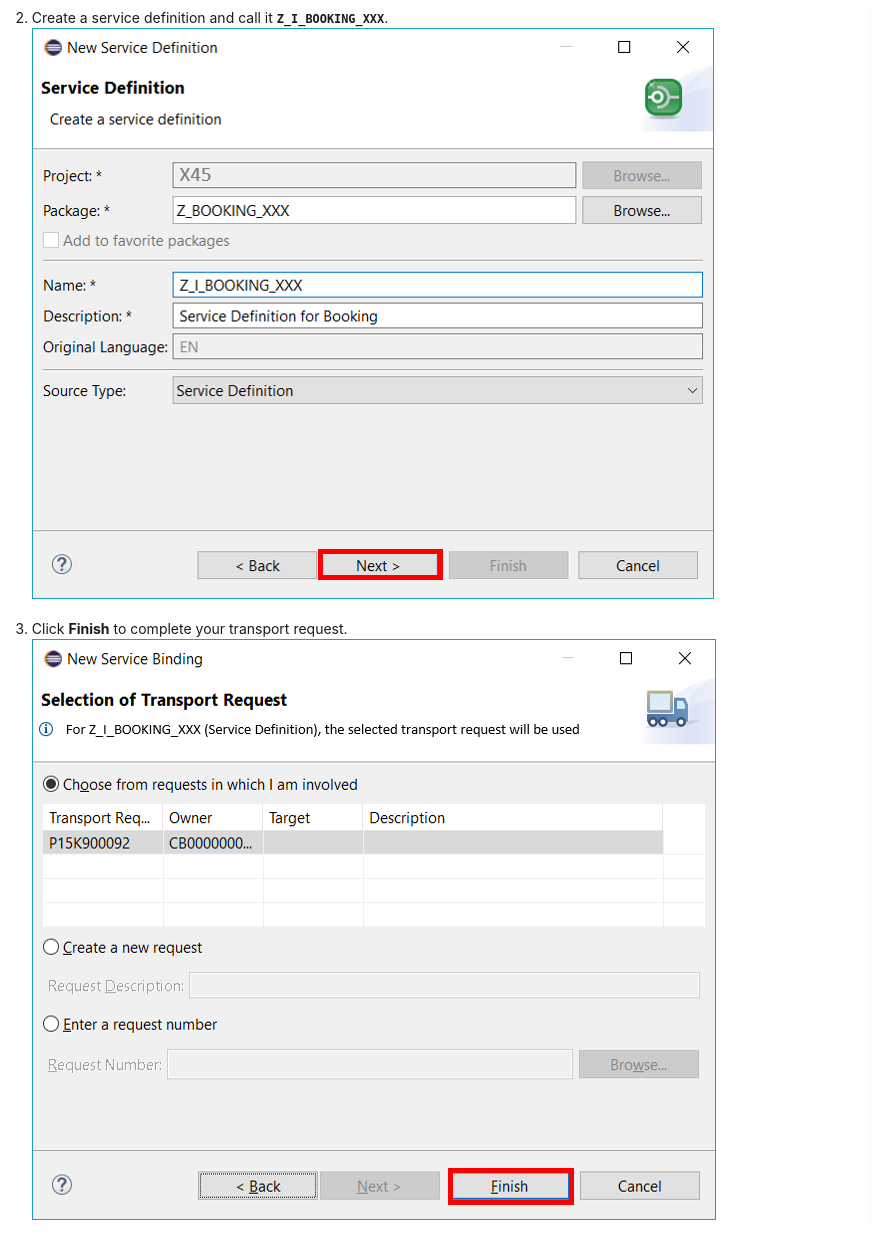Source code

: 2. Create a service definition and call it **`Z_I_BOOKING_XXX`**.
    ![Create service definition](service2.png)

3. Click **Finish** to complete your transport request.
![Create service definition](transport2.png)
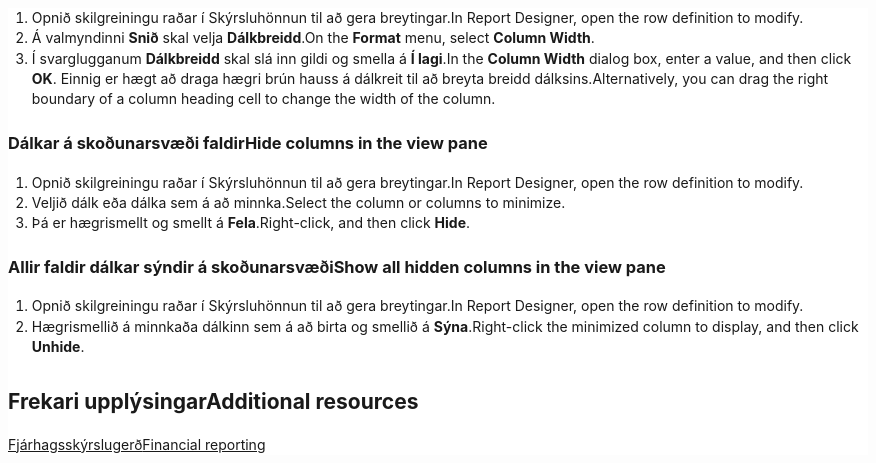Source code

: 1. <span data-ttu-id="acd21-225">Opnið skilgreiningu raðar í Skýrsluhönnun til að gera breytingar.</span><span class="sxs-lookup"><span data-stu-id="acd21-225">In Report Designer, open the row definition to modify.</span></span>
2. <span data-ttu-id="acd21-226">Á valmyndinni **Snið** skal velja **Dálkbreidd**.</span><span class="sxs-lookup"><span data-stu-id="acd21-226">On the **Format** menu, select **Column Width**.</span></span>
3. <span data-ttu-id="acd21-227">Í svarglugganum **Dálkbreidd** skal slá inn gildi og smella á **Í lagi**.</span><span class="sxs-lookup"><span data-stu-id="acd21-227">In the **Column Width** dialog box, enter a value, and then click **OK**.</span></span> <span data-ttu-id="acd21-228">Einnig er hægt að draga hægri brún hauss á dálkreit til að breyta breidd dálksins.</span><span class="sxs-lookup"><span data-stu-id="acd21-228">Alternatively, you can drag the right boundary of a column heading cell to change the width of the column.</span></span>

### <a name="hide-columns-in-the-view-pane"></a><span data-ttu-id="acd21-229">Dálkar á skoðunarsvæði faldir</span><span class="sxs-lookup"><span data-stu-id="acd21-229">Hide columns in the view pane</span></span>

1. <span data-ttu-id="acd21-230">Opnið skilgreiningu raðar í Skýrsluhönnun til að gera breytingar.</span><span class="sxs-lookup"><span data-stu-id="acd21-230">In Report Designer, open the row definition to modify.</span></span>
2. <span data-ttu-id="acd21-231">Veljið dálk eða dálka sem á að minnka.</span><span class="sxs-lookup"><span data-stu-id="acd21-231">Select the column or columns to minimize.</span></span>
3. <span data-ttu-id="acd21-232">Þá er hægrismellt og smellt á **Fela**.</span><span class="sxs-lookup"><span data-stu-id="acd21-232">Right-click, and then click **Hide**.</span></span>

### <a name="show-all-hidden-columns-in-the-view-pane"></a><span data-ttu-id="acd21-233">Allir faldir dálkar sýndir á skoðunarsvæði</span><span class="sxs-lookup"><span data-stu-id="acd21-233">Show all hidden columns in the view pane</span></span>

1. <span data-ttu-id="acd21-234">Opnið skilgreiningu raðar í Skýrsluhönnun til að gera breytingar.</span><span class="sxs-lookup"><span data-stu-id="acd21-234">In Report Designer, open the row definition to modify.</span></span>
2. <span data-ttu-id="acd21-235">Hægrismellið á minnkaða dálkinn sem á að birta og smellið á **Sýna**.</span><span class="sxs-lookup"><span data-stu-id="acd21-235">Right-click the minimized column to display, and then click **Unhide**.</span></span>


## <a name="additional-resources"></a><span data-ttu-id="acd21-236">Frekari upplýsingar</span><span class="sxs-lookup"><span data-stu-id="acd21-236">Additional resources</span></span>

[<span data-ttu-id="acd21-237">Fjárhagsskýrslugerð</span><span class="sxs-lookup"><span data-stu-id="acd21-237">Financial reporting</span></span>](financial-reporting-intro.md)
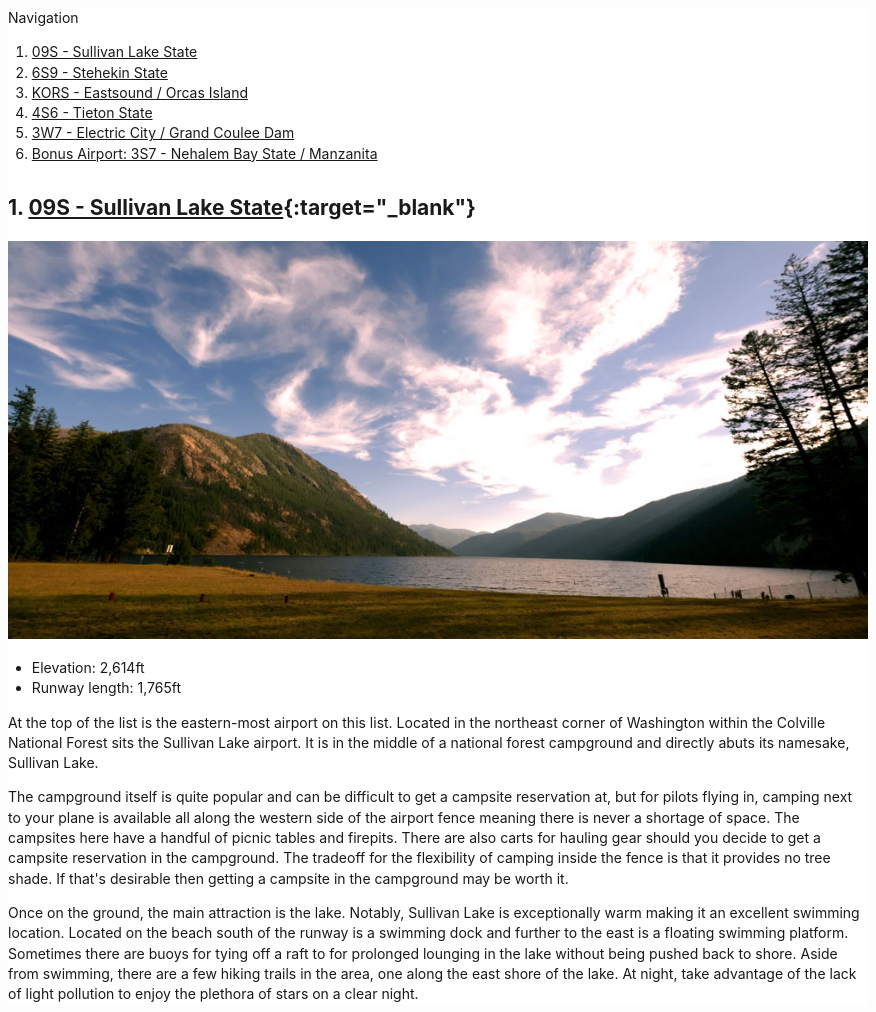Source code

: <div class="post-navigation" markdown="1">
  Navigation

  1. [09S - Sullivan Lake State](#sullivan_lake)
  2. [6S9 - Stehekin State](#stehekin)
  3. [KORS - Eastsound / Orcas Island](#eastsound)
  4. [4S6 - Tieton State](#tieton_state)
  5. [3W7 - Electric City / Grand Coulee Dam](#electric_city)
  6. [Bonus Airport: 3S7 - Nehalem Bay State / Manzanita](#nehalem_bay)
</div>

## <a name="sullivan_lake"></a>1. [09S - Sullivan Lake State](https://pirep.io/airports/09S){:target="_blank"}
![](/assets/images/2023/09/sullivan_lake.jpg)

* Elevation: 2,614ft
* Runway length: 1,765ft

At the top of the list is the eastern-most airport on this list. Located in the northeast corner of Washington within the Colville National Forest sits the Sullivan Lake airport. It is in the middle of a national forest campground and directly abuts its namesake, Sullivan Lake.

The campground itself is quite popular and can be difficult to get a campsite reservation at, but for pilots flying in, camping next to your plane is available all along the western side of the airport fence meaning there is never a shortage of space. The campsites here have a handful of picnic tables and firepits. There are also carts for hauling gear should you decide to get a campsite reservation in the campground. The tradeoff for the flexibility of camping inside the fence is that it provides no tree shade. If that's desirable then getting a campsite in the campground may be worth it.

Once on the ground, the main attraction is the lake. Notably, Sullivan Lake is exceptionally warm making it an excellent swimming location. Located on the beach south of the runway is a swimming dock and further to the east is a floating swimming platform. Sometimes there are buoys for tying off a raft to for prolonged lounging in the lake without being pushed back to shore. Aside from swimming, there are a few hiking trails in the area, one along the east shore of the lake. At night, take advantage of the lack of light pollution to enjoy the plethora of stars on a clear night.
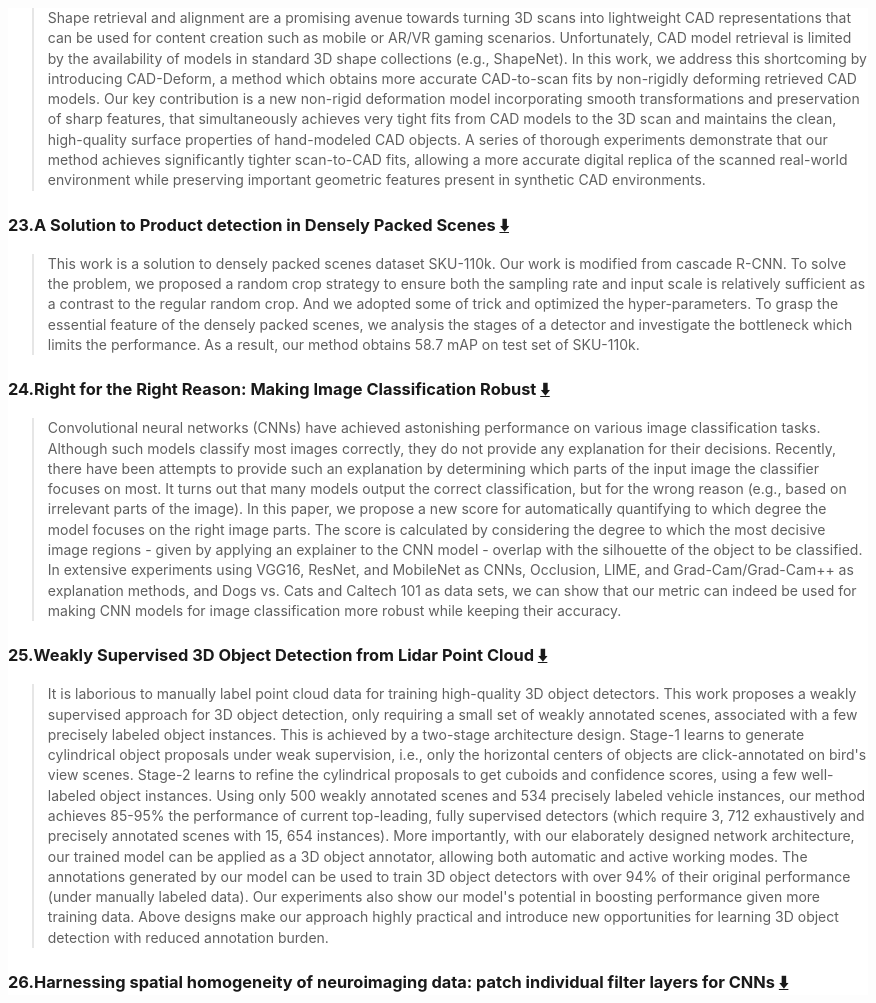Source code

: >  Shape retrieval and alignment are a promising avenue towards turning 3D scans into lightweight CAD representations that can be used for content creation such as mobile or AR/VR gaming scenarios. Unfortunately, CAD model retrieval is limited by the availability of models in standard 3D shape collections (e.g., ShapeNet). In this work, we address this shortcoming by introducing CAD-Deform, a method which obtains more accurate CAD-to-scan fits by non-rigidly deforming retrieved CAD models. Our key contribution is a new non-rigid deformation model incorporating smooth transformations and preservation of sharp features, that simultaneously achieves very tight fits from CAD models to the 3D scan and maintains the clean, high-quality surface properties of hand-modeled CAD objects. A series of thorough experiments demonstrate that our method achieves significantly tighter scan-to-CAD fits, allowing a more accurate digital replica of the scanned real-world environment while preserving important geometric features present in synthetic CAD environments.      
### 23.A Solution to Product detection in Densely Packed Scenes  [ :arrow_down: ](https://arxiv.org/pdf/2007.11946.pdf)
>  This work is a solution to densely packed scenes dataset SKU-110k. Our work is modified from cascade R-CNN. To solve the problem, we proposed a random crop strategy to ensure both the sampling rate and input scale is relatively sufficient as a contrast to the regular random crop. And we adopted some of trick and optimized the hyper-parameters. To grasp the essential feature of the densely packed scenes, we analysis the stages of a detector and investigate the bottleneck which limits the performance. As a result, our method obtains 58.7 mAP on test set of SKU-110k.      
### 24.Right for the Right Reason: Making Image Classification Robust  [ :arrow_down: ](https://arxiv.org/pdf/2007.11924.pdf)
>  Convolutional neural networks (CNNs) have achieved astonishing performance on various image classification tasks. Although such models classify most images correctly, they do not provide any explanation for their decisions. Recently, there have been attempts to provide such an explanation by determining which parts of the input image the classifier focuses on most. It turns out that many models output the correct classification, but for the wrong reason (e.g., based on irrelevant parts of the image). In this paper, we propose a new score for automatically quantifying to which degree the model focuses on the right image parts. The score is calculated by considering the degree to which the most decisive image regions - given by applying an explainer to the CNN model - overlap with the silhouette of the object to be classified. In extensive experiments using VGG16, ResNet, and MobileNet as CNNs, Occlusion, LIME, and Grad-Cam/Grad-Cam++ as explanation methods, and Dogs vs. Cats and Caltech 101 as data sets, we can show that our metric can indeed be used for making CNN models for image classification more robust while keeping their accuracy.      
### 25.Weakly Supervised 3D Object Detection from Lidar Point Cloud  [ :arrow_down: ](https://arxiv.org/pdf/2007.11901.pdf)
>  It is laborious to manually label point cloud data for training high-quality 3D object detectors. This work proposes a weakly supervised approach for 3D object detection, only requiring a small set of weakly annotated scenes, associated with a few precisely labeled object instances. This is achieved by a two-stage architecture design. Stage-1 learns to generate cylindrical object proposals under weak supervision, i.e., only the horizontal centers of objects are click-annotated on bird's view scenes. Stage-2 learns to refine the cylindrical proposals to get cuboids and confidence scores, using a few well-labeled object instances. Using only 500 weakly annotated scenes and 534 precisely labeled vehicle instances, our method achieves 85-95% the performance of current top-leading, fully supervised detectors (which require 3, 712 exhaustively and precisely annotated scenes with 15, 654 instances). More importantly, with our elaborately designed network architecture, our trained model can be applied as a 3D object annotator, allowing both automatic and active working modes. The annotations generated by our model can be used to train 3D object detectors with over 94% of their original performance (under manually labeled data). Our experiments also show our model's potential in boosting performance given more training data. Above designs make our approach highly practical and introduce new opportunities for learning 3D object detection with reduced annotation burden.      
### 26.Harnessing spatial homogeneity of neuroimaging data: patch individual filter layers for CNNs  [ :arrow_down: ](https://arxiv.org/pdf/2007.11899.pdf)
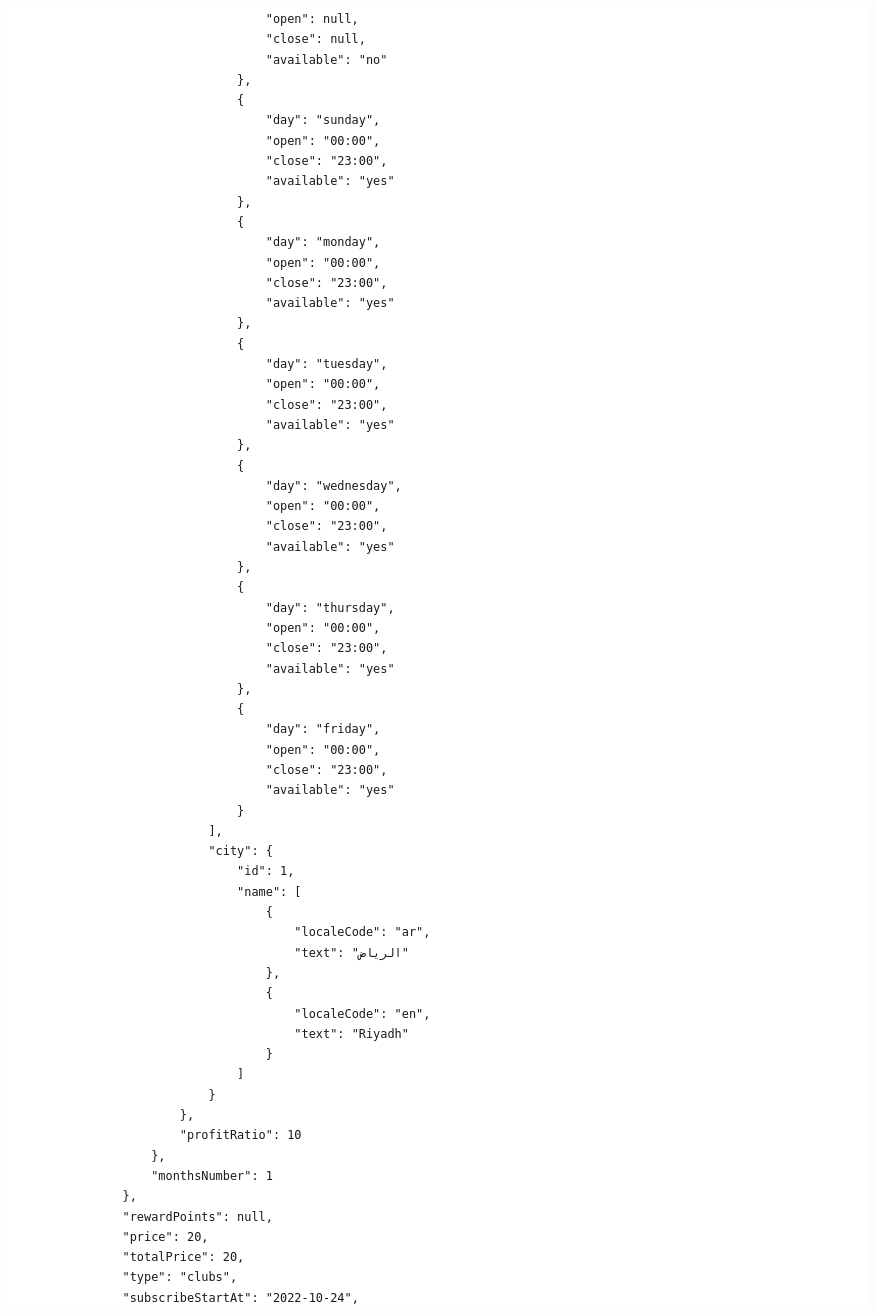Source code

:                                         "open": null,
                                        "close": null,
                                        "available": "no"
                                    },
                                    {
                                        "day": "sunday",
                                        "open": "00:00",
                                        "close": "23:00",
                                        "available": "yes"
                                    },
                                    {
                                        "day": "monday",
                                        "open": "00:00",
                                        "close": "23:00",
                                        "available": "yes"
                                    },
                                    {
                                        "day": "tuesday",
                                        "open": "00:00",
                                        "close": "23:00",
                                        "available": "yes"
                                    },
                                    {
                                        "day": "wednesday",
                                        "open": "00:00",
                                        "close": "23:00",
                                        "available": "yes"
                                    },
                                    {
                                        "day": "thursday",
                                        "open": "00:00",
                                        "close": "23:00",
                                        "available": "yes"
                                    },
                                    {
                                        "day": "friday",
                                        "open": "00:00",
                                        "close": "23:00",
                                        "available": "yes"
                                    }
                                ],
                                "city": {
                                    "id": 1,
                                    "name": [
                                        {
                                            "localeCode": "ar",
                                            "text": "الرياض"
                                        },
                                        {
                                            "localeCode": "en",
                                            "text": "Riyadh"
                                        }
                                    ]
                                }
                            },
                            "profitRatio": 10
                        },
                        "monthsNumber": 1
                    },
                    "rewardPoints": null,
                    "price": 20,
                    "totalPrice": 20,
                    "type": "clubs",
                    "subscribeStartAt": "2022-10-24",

• [TASK STATEMENT] Reproduce only the lines from the beginning of the data through the line that contains "select **Column Width**.</span></span>", both included, and please drop the pictures.

• [EXERCISE ANSWER]
Source code

: 2. Create a service definition and call it **`Z_I_BOOKING_XXX`**.
    ![Create service definition](service2.png)

3. Click **Finish** to complete your transport request.
![Create service definition](transport2.png)
Source code

: 1. <span data-ttu-id="acd21-225">Opnið skilgreiningu raðar í Skýrsluhönnun til að gera breytingar.</span><span class="sxs-lookup"><span data-stu-id="acd21-225">In Report Designer, open the row definition to modify.</span></span>
2. <span data-ttu-id="acd21-226">Á valmyndinni **Snið** skal velja **Dálkbreidd**.</span><span class="sxs-lookup"><span data-stu-id="acd21-226">On the **Format** menu, select **Column Width**.</span></span>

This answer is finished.